The recipes were especially helpful in getting clients to try canned pork.
“We had 15 cases of this pork. People who’ve eaten it in the past love it, but a lot of people said, ‘Pork in a can? Yuck,’” Lalley said. “But Deb made a goulash with everything we have in the pantry. She made a chili with the pork. She made pulled pork. And they all tasted really good.”
“The recipes have really helped,” Lombard said. “People actually take the recipes. They’re right in the pantry and right next to all the stuff. The volunteers try to get them thinking beyond the normal stuff.”
The Brewerton pantry is supplied by The Food Bank of Central New York, but the community helps out, as well. The Saddle Creek neighborhood holds food drives six times a year to fill the pantry’s shelves, and communicants at all four member churches regularly donate to keep it going. It’s also helped out by CROP walks, corporate donations — Price Chopper and Panera donate bread every week —and an agreement with a Rochester-based company, St. Pauly’s Textiles, which buys used clothes donated by parishioners. The food pantry gets $40 for every 1,000 pounds of clothes it donates; the clothes are then given to people in need worldwide.
The pantry also gets a hand from the local schools.
“Brewerton Elementary has kind of adopted the food pantry as their community [outreach project],” Lombard said. “We filled three trucks with stuff from their food drive. They do two every year. The classrooms compete, and the classroom to bring in the most canned goods or perishable food items is treated to a pizza lunch.”
In addition, the school helps identify families that might benefit from the pantry’s services around Easter, Thanksgiving and Christmas, when the pantry supplies special holiday dinner baskets.
“We talk to the school nurse at the elementary, and she identifies families for us that she thinks could use the help who may never come to a pantry because of the pride thing,” Lombard said. “It’s a simple phone call. I say, ‘We’re doing these baskets.
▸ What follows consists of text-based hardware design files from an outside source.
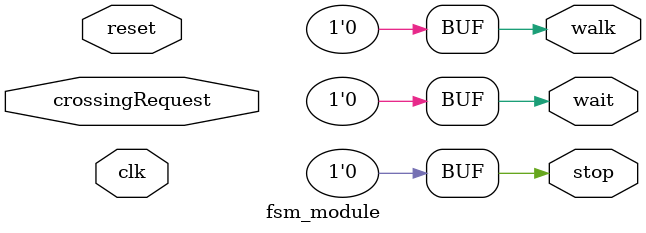
<source format=v>
module fsm_module ( 
  input clk,
  input reset,
  input crossingRequest,
  output reg walk,
  output reg wait,
  output reg stop
);

  parameter WALK = 2'b00;
  parameter WAIT = 2'b01;
  parameter STOP = 2'b10;

  reg [1:0] current_state;
  reg [1:0] next_state;

  always @(posedge clk or posedge reset) begin
    if (reset) begin
      current_state <= WALK;
    end else begin
      current_state <= next_state;
    end
  end

  always @(current_state or crossingRequest) begin
    case (current_state)
      WALK:
        begin
          walk = 1;
          wait = 0;
          stop = 0;
          next_state = (crossingRequest) ? WAIT : WALK;
        end
      WAIT:
        begin
          walk = 0;
          wait = 1;
          stop = 0;
          next_state = (crossingRequest) ? WALK : STOP;
        end
      STOP:
        begin
          walk = 0;
          wait = 0;
          stop = 1;
          next_state = WALK;
        end
      default:
        begin
          walk = 1;
          wait = 0;
          stop = 0;
          next_state = WALK;
        end
    endcase
  end
  
  always @(*) begin
    walk = 0;
    wait = 0;
    stop = 0;
  end
endmodule
</source>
Would you like one?’ And 99 percent of the time, it’s tears and thanks, and then they start coming to the pantry, because you’ve made that introduction. They come every month. It’s kind of reaching out to families that wouldn’t come ordinarily. It’s not as scary.”
A nutritionist from The Food Bank of Central New York also provides a monthly program on the “Just Say Yes to Fruits and Vegetables” program to provide tips on healthy eating. The Brewerton pantry has acted as a pilot for the discussion program, which the Food Bank hopes to launch in other area pantries, as well.
The pantry also provides information on applying for food stamps, WIC and HEAP.
The program has a lot of support in the community, particularly from those it’s helped.
“Some clients come back and say, ‘You helped me when I needed it. I’m on my feet again, so here’s a donation,’” Lalley said.
And some don’t wait until they’re back on their feet to help.
“I have at least two clients right who get food regularly that are volunteers,” Lombard said. “They need the help, but they want to do something to give back. They don’t want a free handout.”
Those volunteers are grateful not only for the assistance the food pantry gives them, but the gratification that comes from offering a hand to others in need.
“That’s the number one thing, it’s gratifying. It makes us feel good and you get to work with wonderful people,” Lombard said. “It’s such an eye-opening experience for us. It makes us appreciate what we have. I keep saying, it could be any one of us one day. We lose our job, we have health issues, anything could happen to any one of us. So I would hope that if it was one of us, there would be people like us helping out.”